Markit and DTCC form derivatives trade processing JV
21 July 2008 | 11938 views | 0
The US Depository Trust & Clearing Corporation (DTCC) and UK-based Markit are teaming up to launch a London-based joint venture that will combine their respective OTC derivatives processing services.
The new company will comprise Markit's recently acquired MarkitWire platform (formerly SwapsWire) as well the vendor's other front and middle office trade processing services such as Trade Manager, Tie Out and Port Rec. DTCC will contribute its Deriv/Serv post-trade matching and confirmation engine in addition to its AffirmXpress, MCA Xpress and Novation Consent services.
The partners say the new company will provide a single gateway for confirming OTC derivative transactions globally and the initiative will accelerate the adoption of electronic processing services across the rapidly growing $454 trillion OTC derivative market where around 50% of transactions are still confirmed on paper.
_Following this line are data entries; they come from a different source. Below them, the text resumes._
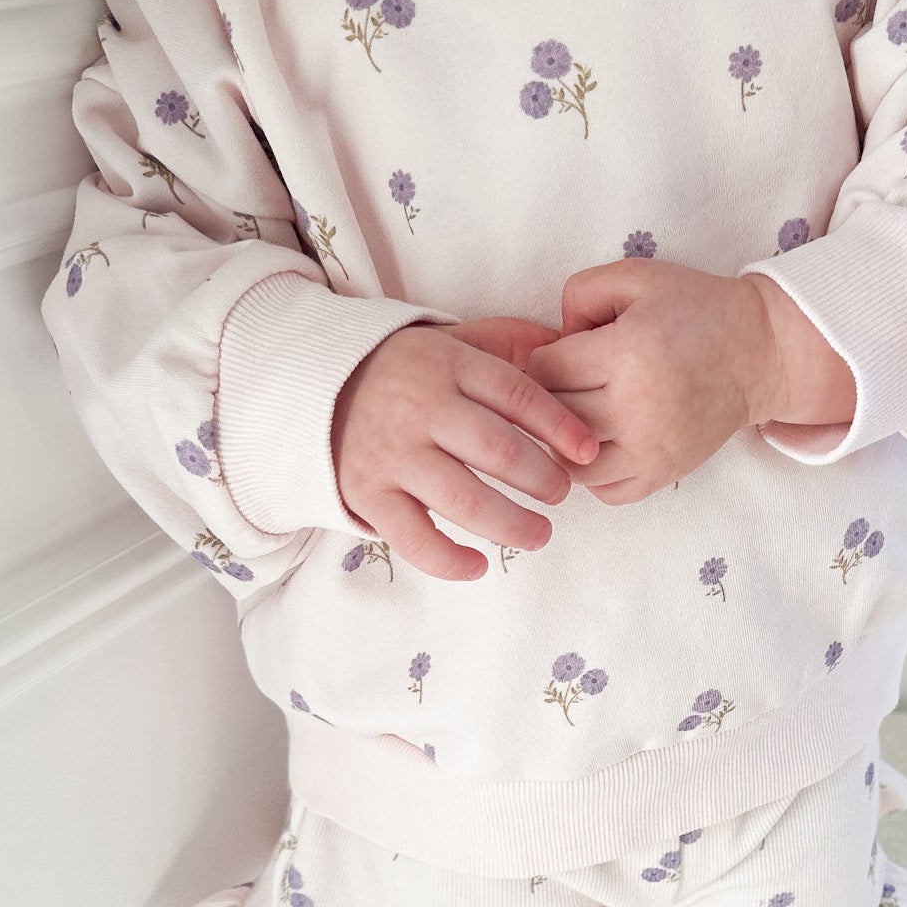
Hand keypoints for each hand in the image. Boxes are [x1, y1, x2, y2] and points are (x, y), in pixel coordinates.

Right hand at [331, 316, 598, 580]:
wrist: (317, 385)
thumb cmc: (408, 370)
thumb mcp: (454, 340)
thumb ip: (507, 343)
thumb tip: (567, 345)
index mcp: (447, 364)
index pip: (517, 394)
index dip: (560, 426)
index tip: (589, 452)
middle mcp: (421, 407)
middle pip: (497, 449)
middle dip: (542, 478)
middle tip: (562, 494)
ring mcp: (392, 453)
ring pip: (463, 499)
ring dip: (511, 524)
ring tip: (540, 534)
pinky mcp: (367, 493)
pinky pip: (413, 537)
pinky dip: (449, 560)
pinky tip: (478, 566)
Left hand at [521, 260, 780, 503]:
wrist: (760, 352)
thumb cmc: (697, 310)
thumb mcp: (637, 277)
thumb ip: (580, 294)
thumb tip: (552, 341)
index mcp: (627, 354)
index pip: (545, 370)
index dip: (542, 357)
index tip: (561, 352)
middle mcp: (636, 409)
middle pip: (554, 416)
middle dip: (549, 396)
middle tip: (567, 381)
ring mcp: (650, 449)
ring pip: (570, 463)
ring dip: (564, 440)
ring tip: (580, 414)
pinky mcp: (663, 474)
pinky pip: (604, 491)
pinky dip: (592, 473)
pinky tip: (602, 442)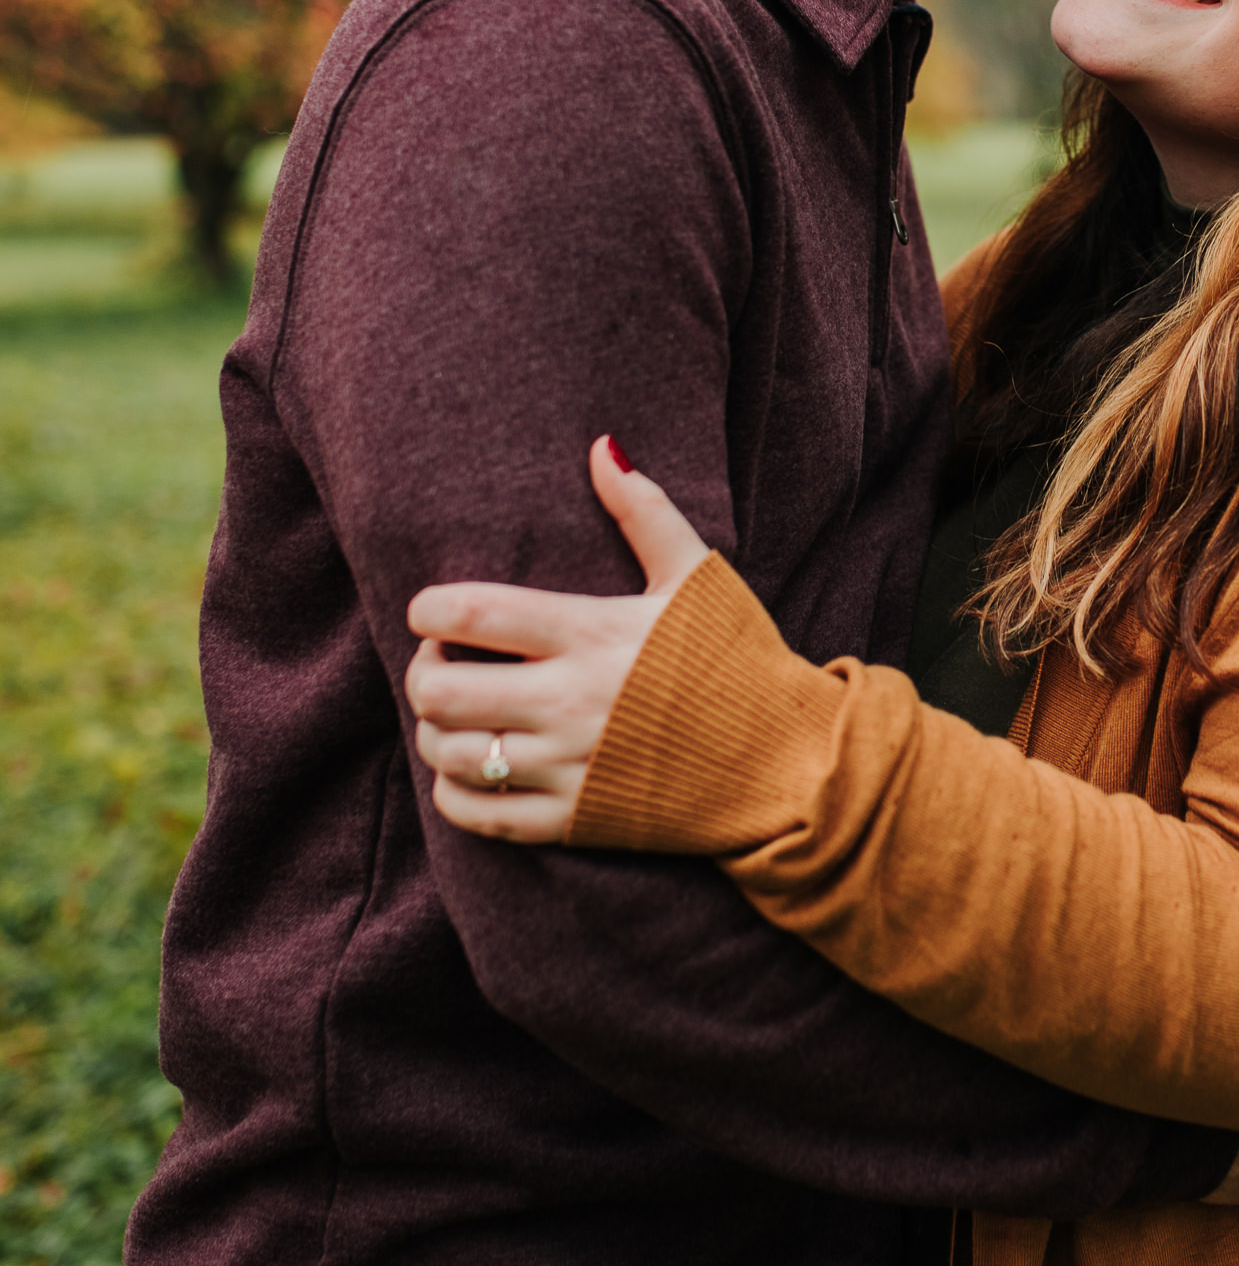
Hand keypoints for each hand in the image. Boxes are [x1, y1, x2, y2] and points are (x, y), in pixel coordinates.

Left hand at [405, 439, 707, 841]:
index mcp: (592, 633)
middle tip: (443, 660)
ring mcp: (569, 767)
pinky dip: (452, 792)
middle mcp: (570, 702)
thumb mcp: (698, 576)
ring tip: (458, 713)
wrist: (787, 761)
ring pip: (450, 753)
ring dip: (435, 730)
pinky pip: (477, 814)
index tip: (432, 612)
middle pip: (441, 689)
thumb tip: (603, 446)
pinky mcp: (573, 819)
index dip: (428, 609)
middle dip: (422, 670)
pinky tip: (471, 768)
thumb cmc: (741, 660)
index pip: (470, 613)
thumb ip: (644, 510)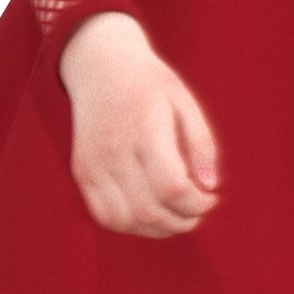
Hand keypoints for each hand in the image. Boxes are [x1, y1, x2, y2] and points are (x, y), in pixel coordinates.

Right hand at [57, 12, 222, 237]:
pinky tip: (150, 213)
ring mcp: (94, 164)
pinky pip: (105, 215)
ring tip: (176, 216)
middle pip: (150, 210)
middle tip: (198, 211)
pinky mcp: (83, 172)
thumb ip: (202, 143)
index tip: (210, 198)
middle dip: (182, 221)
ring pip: (125, 220)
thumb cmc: (149, 83)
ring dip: (157, 229)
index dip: (197, 204)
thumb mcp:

The new company will offer automated trade affirmation, trade allocation and novation consent systems to the market on a cross-product basis. It will initially support both DTCC's and Markit's confirmation platforms.
"By combining the individual strengths of Markit's trade processing services and DTCC's Deriv/Serv, we are taking a major step forward in addressing the calls from global regulators and customers for a fully integrated system for processing OTC derivatives," says Markit CEO Lance Uggla. "We believe the time is right for consolidation around a combined framework to address the challenges of rapid growth, operational risk and high costs in the OTC derivative markets."
The venture will be jointly owned by DTCC and Markit and will be governed by an 11-member board of directors. Michael Bodson, executive MD for DTCC's business management and strategy, will become chairman of the new company, while Markit EVP Jeff Gooch will become chief executive officer.
The new company will be headquartered in London, with a second major centre of operations in New York and representative offices in Europe and Asia. The combined business will have over 1,100 financial institutions as customers and annual transaction volumes of over seven million across the OTC interest rate, credit and equity derivative markets.